English and Drama blog

On literature and theatre collections from the 16th century to the present day

18 April 2012

Send in the Writers

Iain Sinclair, Jim Crace, Don Paterson, Stuart Maconie and Lauren Laverne (yay), Hanif Kureishi, Michael Rosen, Stella Duffy, Stewart Home (very Avant Bard), Colin McCabe and Tilda Swinton (assuming Jim Jarmusch lets her out on time)... and an event to mark (the first out of copyright??) Bloomsday. And lots more.

That’s the exciting line up for our events around Writing Britain - old friends of the Library, first-time appearances, something for everyone, all talking on the theme of space and place, all fabulous choices, and we’re pleased they are taking part.

For more information, see our press release; and there's also a special event with the Folio Society and the Telegraph: we’re hosting a free reader event on 21 May - I’m chairing a debate with Will Self and Craig Taylor on Landscape and Literature - and there’s entry to the exhibition and a glass of wine chucked in.

I did some initial recording for BBC R4’s Open Book today with Mariella Frostrup, and one of the questions she asked was about the inevitable effort of compression in any exhibition, but especially one that ranges as broadly as this.

As I told her, we’ve got 150 million items in the BL, and we’re displaying 150 of them in the exhibition - so whatever we choose will be partial, and it’s always subjective. And even for texts we’d like to include, there may not be an extant manuscript (or then again, it may be in Texas), or the printed book might not be especially visual .

But we shouldn’t just think of Writing Britain as being what’s in the cases in the exhibition.

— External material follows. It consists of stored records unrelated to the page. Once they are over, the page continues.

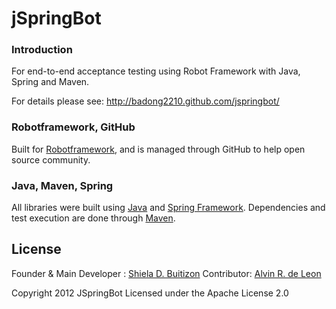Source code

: jSpringBot
=======

### Introduction

For end-to-end acceptance testing using Robot Framework with Java, Spring and Maven.

For details please see: http://badong2210.github.com/jspringbot/

### Robotframework, GitHub

Built for [Robotframework](https://code.google.com/p/robotframework/), and is managed through GitHub to help open source community.

### Java, Maven, Spring

All libraries were built using [Java](http://www.java.com/en/) and [Spring Framework](http://www.springsource.org/spring-framework). Dependencies and test execution are done through [Maven](http://maven.apache.org/).

## License

Founder & Main Developer : [Shiela D. Buitizon](https://github.com/badong2210/)
Contributor: [Alvin R. de Leon](https://github.com/alvinrdeleon/)

Copyright 2012 JSpringBot
Licensed under the Apache License 2.0
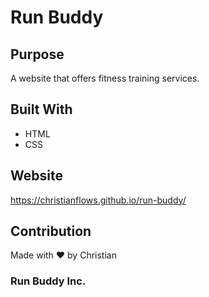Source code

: # Run Buddy

## Purpose
A website that offers fitness training services.

## Built With
* HTML
* CSS

## Website
https://christianflows.github.io/run-buddy/

## Contribution
Made with ❤️ by Christian

### Run Buddy Inc. 
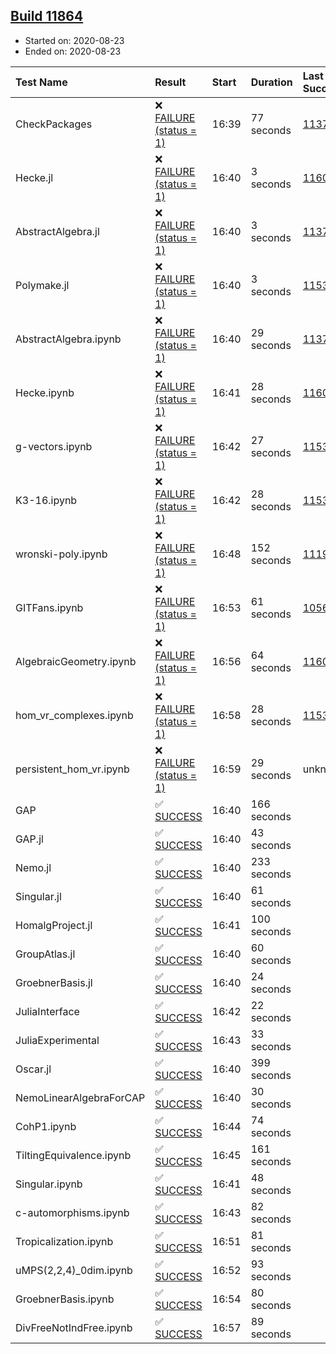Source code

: ## [Build 11864](https://oscarci.mathematik.uni-kl.de/job/oscar/11864/)

* Started on: 2020-08-23
* Ended on: 2020-08-23

| Test Name    | Result | Start | Duration | Last Success | First Failure |
|:-------------|:-------|:------|:---------|:-------------|:--------------|
| CheckPackages | ❌ [FAILURE (status = 1)](https://oscarci.mathematik.uni-kl.de/job/oscar/11864/artifact/logs/build-11864/CheckPackages.log) | 16:39 | 77 seconds | [11376](https://oscarci.mathematik.uni-kl.de/job/oscar/11376/) | [11377](https://oscarci.mathematik.uni-kl.de/job/oscar/11377/) |
| Hecke.jl | ❌ [FAILURE (status = 1)](https://oscarci.mathematik.uni-kl.de/job/oscar/11864/artifact/logs/build-11864/Hecke.jl.log) | 16:40 | 3 seconds | [11602](https://oscarci.mathematik.uni-kl.de/job/oscar/11602/) | [11603](https://oscarci.mathematik.uni-kl.de/job/oscar/11603/) |
| AbstractAlgebra.jl | ❌ [FAILURE (status = 1)](https://oscarci.mathematik.uni-kl.de/job/oscar/11864/artifact/logs/build-11864/AbstractAlgebra.jl.log) | 16:40 | 3 seconds | [11376](https://oscarci.mathematik.uni-kl.de/job/oscar/11376/) | [11377](https://oscarci.mathematik.uni-kl.de/job/oscar/11377/) |
| Polymake.jl | ❌ [FAILURE (status = 1)](https://oscarci.mathematik.uni-kl.de/job/oscar/11864/artifact/logs/build-11864/Polymake.jl.log) | 16:40 | 3 seconds | [11532](https://oscarci.mathematik.uni-kl.de/job/oscar/11532/) | [11533](https://oscarci.mathematik.uni-kl.de/job/oscar/11533/) |
| AbstractAlgebra.ipynb | ❌ [FAILURE (status = 1)](https://oscarci.mathematik.uni-kl.de/job/oscar/11864/artifact/logs/build-11864/AbstractAlgebra.ipynb.log) | 16:40 | 29 seconds | [11376](https://oscarci.mathematik.uni-kl.de/job/oscar/11376/) | [11377](https://oscarci.mathematik.uni-kl.de/job/oscar/11377/) |
| Hecke.ipynb | ❌ [FAILURE (status = 1)](https://oscarci.mathematik.uni-kl.de/job/oscar/11864/artifact/logs/build-11864/Hecke.ipynb.log) | 16:41 | 28 seconds | [11602](https://oscarci.mathematik.uni-kl.de/job/oscar/11602/) | [11603](https://oscarci.mathematik.uni-kl.de/job/oscar/11603/) |
| g-vectors.ipynb | ❌ [FAILURE (status = 1)](https://oscarci.mathematik.uni-kl.de/job/oscar/11864/artifact/logs/build-11864/g-vectors.ipynb.log) | 16:42 | 27 seconds | [11532](https://oscarci.mathematik.uni-kl.de/job/oscar/11532/) | [11533](https://oscarci.mathematik.uni-kl.de/job/oscar/11533/) |
| K3-16.ipynb | ❌ [FAILURE (status = 1)](https://oscarci.mathematik.uni-kl.de/job/oscar/11864/artifact/logs/build-11864/K3-16.ipynb.log) | 16:42 | 28 seconds | [11532](https://oscarci.mathematik.uni-kl.de/job/oscar/11532/) | [11533](https://oscarci.mathematik.uni-kl.de/job/oscar/11533/) |
| wronski-poly.ipynb | ❌ [FAILURE (status = 1)](https://oscarci.mathematik.uni-kl.de/job/oscar/11864/artifact/logs/build-11864/wronski-poly.ipynb.log) | 16:48 | 152 seconds | [11192](https://oscarci.mathematik.uni-kl.de/job/oscar/11192/) | [11193](https://oscarci.mathematik.uni-kl.de/job/oscar/11193/) |
| GITFans.ipynb | ❌ [FAILURE (status = 1)](https://oscarci.mathematik.uni-kl.de/job/oscar/11864/artifact/logs/build-11864/GITFans.ipynb.log) | 16:53 | 61 seconds | [10566](https://oscarci.mathematik.uni-kl.de/job/oscar/10566/) | [10567](https://oscarci.mathematik.uni-kl.de/job/oscar/10567/) |
| AlgebraicGeometry.ipynb | ❌ [FAILURE (status = 1)](https://oscarci.mathematik.uni-kl.de/job/oscar/11864/artifact/logs/build-11864/AlgebraicGeometry.ipynb.log) | 16:56 | 64 seconds | [11602](https://oscarci.mathematik.uni-kl.de/job/oscar/11602/) | [11603](https://oscarci.mathematik.uni-kl.de/job/oscar/11603/) |
| hom_vr_complexes.ipynb | ❌ [FAILURE (status = 1)](https://oscarci.mathematik.uni-kl.de/job/oscar/11864/artifact/logs/build-11864/hom_vr_complexes.ipynb.log) | 16:58 | 28 seconds | [11532](https://oscarci.mathematik.uni-kl.de/job/oscar/11532/) | [11533](https://oscarci.mathematik.uni-kl.de/job/oscar/11533/) |
| persistent_hom_vr.ipynb | ❌ [FAILURE (status = 1)](https://oscarci.mathematik.uni-kl.de/job/oscar/11864/artifact/logs/build-11864/persistent_hom_vr.ipynb.log) | 16:59 | 29 seconds | unknown | unknown |
| GAP | ✅ [SUCCESS](https://oscarci.mathematik.uni-kl.de/job/oscar/11864/artifact/logs/build-11864/GAP.log) | 16:40 | 166 seconds |  |  |
| GAP.jl | ✅ [SUCCESS](https://oscarci.mathematik.uni-kl.de/job/oscar/11864/artifact/logs/build-11864/GAP.jl.log) | 16:40 | 43 seconds |  |  |
| Nemo.jl | ✅ [SUCCESS](https://oscarci.mathematik.uni-kl.de/job/oscar/11864/artifact/logs/build-11864/Nemo.jl.log) | 16:40 | 233 seconds |  |  |
| Singular.jl | ✅ [SUCCESS](https://oscarci.mathematik.uni-kl.de/job/oscar/11864/artifact/logs/build-11864/Singular.jl.log) | 16:40 | 61 seconds |  |  |
| HomalgProject.jl | ✅ [SUCCESS](https://oscarci.mathematik.uni-kl.de/job/oscar/11864/artifact/logs/build-11864/HomalgProject.jl.log) | 16:41 | 100 seconds |  |  |
| GroupAtlas.jl | ✅ [SUCCESS](https://oscarci.mathematik.uni-kl.de/job/oscar/11864/artifact/logs/build-11864/GroupAtlas.jl.log) | 16:40 | 60 seconds |  |  |
| GroebnerBasis.jl | ✅ [SUCCESS](https://oscarci.mathematik.uni-kl.de/job/oscar/11864/artifact/logs/build-11864/GroebnerBasis.jl.log) | 16:40 | 24 seconds |  |  |
| JuliaInterface | ✅ [SUCCESS](https://oscarci.mathematik.uni-kl.de/job/oscar/11864/artifact/logs/build-11864/JuliaInterface.log) | 16:42 | 22 seconds |  |  |
| JuliaExperimental | ✅ [SUCCESS](https://oscarci.mathematik.uni-kl.de/job/oscar/11864/artifact/logs/build-11864/JuliaExperimental.log) | 16:43 | 33 seconds |  |  |
| Oscar.jl | ✅ [SUCCESS](https://oscarci.mathematik.uni-kl.de/job/oscar/11864/artifact/logs/build-11864/Oscar.jl.log) | 16:40 | 399 seconds |  |  |
| NemoLinearAlgebraForCAP | ✅ [SUCCESS](https://oscarci.mathematik.uni-kl.de/job/oscar/11864/artifact/logs/build-11864/NemoLinearAlgebraForCAP.log) | 16:40 | 30 seconds |  |  |
| CohP1.ipynb | ✅ [SUCCESS](https://oscarci.mathematik.uni-kl.de/job/oscar/11864/artifact/logs/build-11864/CohP1.ipynb.log) | 16:44 | 74 seconds |  |  |
| TiltingEquivalence.ipynb | ✅ [SUCCESS](https://oscarci.mathematik.uni-kl.de/job/oscar/11864/artifact/logs/build-11864/TiltingEquivalence.ipynb.log) | 16:45 | 161 seconds |  |  |
| Singular.ipynb | ✅ [SUCCESS](https://oscarci.mathematik.uni-kl.de/job/oscar/11864/artifact/logs/build-11864/Singular.ipynb.log) | 16:41 | 48 seconds |  |  |
| c-automorphisms.ipynb | ✅ [SUCCESS](https://oscarci.mathematik.uni-kl.de/job/oscar/11864/artifact/logs/build-11864/c-automorphisms.ipynb.log) | 16:43 | 82 seconds |  |  |
| Tropicalization.ipynb | ✅ [SUCCESS](https://oscarci.mathematik.uni-kl.de/job/oscar/11864/artifact/logs/build-11864/Tropicalization.ipynb.log) | 16:51 | 81 seconds |  |  |
| uMPS(2,2,4)_0dim.ipynb | ✅ [SUCCESS](https://oscarci.mathematik.uni-kl.de/job/oscar/11864/artifact/logs/build-11864/uMPS-2-2-4-_0dim.ipynb.log) | 16:52 | 93 seconds |  |  |
| GroebnerBasis.ipynb | ✅ [SUCCESS](https://oscarci.mathematik.uni-kl.de/job/oscar/11864/artifact/logs/build-11864/GroebnerBasis.ipynb.log) | 16:54 | 80 seconds |  |  |
| DivFreeNotIndFree.ipynb | ✅ [SUCCESS](https://oscarci.mathematik.uni-kl.de/job/oscar/11864/artifact/logs/build-11864/DivFreeNotIndFree.ipynb.log) | 16:57 | 89 seconds |  |  |
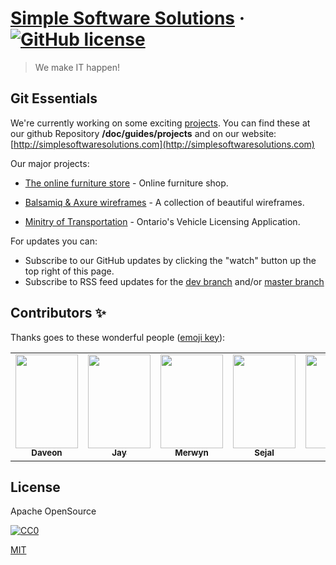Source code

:# [Simple Software Solutions](http://simplesoftwaresolutions.com) &middot; [![GitHub license](https://img.shields.io/badge/license-MIT-blue.svg)](https://github.com/facebook/react/blob/master/LICENSE)

> We make IT happen!

## Git Essentials

We're currently working on some exciting [projects](https://github.com/Simple-Software-Solutions-Inc/BooksOnline-CSAC45). You can find these at our github Repository **<repos>/doc/guides/projects** and on our website: [http://simplesoftwaresolutions.com](http://simplesoftwaresolutions.com)

Our major projects:

- [The online furniture store](https://ikea.com) - Online furniture shop.

- [Balsamiq & Axure wireframes](http://www.alohaeditor.org/guides/) - A collection of beautiful wireframes.

- [Minitry of Transportation](https://drivetest.ca) - Ontario's Vehicle Licensing Application.

For updates you can:

- Subscribe to our GitHub updates by clicking the "watch" button up the top right of this page.
- Subscribe to RSS feed updates for the [dev branch](https://github.com/Simple-Software-Solutions-Inc) and/or [master branch](https://github.com/Simple-Software-Solutions-Inc)

## Contributors ✨

Thanks goes to these wonderful people ([emoji key](https://allcontributors.org/docs/en/emoji-key)):

<table>
    <tr>
    <td align="center"><a href="https://simplesoftware.com">
      <img src="https://media-private.canva.com/nm-yY/MAEeR_nm-yY/1/tl.jpg?X-Amz-Algorithm=AWS4-HMAC-SHA256&X-Amz-Credential=AKIAJWF6QO3UH4PAAJ6Q%2F20210604%2Fus-east-1%2Fs3%2Faws4_request&X-Amz-Date=20210604T103906Z&X-Amz-Expires=31323&X-Amz-Signature=ccfc0707447f3cdd2249b2fca96e0f815feb0d0083204faadf11c66e36830a1f&X-Amz-SignedHeaders=host&response-expires=Fri%2C%2004%20Jun%202021%2019%3A21%3A09%20GMT" width="100px;" height="150px;" alt=""/><br /><sub><b>Daveon</b></sub></a><br />
   </td>
   <td align="center"><a href="https://simplesoftware.com">
      <img src="https://media-private.canva.com/upVrM/MAEeRxupVrM/1/tl.jpg?X-Amz-Algorithm=AWS4-HMAC-SHA256&X-Amz-Credential=AKIAJWF6QO3UH4PAAJ6Q%2F20210604%2Fus-east-1%2Fs3%2Faws4_request&X-Amz-Date=20210604T122213Z&X-Amz-Expires=23426&X-Amz-Signature=5c60903dd5ca4f5a8137a79e39ed2cf08773dd20c07b87d99fb1d88695797136&X-Amz-SignedHeaders=host&response-expires=Fri%2C%2004%20Jun%202021%2018%3A52%3A39%20GMT" width="100px;" height="150px;" alt=""/><br /><sub><b>Jay</b></sub></a><br />
   </td>
   <td align="center"><a href="https://simplesoftware.com">
      <img src="https://media-private.canva.com/lpc4Y/MAEeR-lpc4Y/1/tl.jpg?X-Amz-Algorithm=AWS4-HMAC-SHA256&X-Amz-Credential=AKIAJWF6QO3UH4PAAJ6Q%2F20210604%2Fus-east-1%2Fs3%2Faws4_request&X-Amz-Date=20210604T085025Z&X-Amz-Expires=36792&X-Amz-Signature=9798943eaaf3c1ad3543662c21cace46b3ffd77182af28bb7542fc2d634e73f6&X-Amz-SignedHeaders=host&response-expires=Fri%2C%2004%20Jun%202021%2019%3A03%3A37%20GMT" width="100px;" height="150px;" alt=""/><br /><sub><b>Merwyn</b></sub></a><br />
   </td>
   <td align="center"><a href="https://simplesoftware.com">
      <img src="https://media-private.canva.com/sJCNg/MAEeR3sJCNg/1/tl.jpg?X-Amz-Algorithm=AWS4-HMAC-SHA256&X-Amz-Credential=AKIAJWF6QO3UH4PAAJ6Q%2F20210604%2Fus-east-1%2Fs3%2Faws4_request&X-Amz-Date=20210604T023025Z&X-Amz-Expires=61295&X-Amz-Signature=419ad42ec7b3b5027849ec0f7c38a4819e386deaf7dc359a5af1ef5d130f2101&X-Amz-SignedHeaders=host&response-expires=Fri%2C%2004%20Jun%202021%2019%3A32%3A00%20GMT" width="100px;" height="150px;" alt=""/><br /><sub><b>Sejal</b></sub></a><br />
   </td>
   <td align="center"><a href="https://simplesoftware.com">
      <img src="https://media-private.canva.com/bwx50/MAEeR4bwx50/1/tl.jpg?X-Amz-Algorithm=AWS4-HMAC-SHA256&X-Amz-Credential=AKIAJWF6QO3UH4PAAJ6Q%2F20210603%2Fus-east-1%2Fs3%2Faws4_request&X-Amz-Date=20210603T173559Z&X-Amz-Expires=93289&X-Amz-Signature=3e508d2fe7e4dab14ef9ec2bf04e6a8b22d67f9abc61528f27eba26c6a25c298&X-Amz-SignedHeaders=host&response-expires=Fri%2C%2004%20Jun%202021%2019%3A30%3A48%20GMT" width="100px;" height="150px;" alt=""/><br /><sub><b>Vijay</b></sub></a><br />
   </td>
  </tr>
</table>
  
## License
Apache OpenSource

[![CC0](https://upload.wikimedia.org/wikipedia/commons/thumb/7/7e/Apache_Feather_Logo.svg/136px-Apache_Feather_Logo.svg.png?uselang=fr)](https://github.com/Simple-Software-Solutions-Inc)

[MIT](https://choosealicense.com/licenses/mit/)
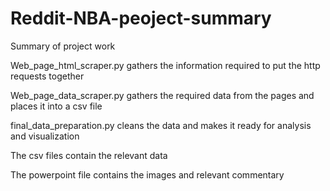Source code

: Reddit-NBA-peoject-summary
==========================

Summary of project work

Web_page_html_scraper.py gathers the information required to put the http requests together

Web_page_data_scraper.py gathers the required data from the pages and places it into a csv file

final_data_preparation.py cleans the data and makes it ready for analysis and visualization

The csv files contain the relevant data

The powerpoint file contains the images and relevant commentary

You can’t fit the whole of English Literature into our exhibition space (we tried), and nor can you fit every space and place in the British Isles.

And so the accompanying events, and other activities we’ll be announcing nearer the time, broaden the range of the exhibition, push some of its themes further than we can do in a gallery, and add to the debate and thinking that we hope Writing Britain will prompt.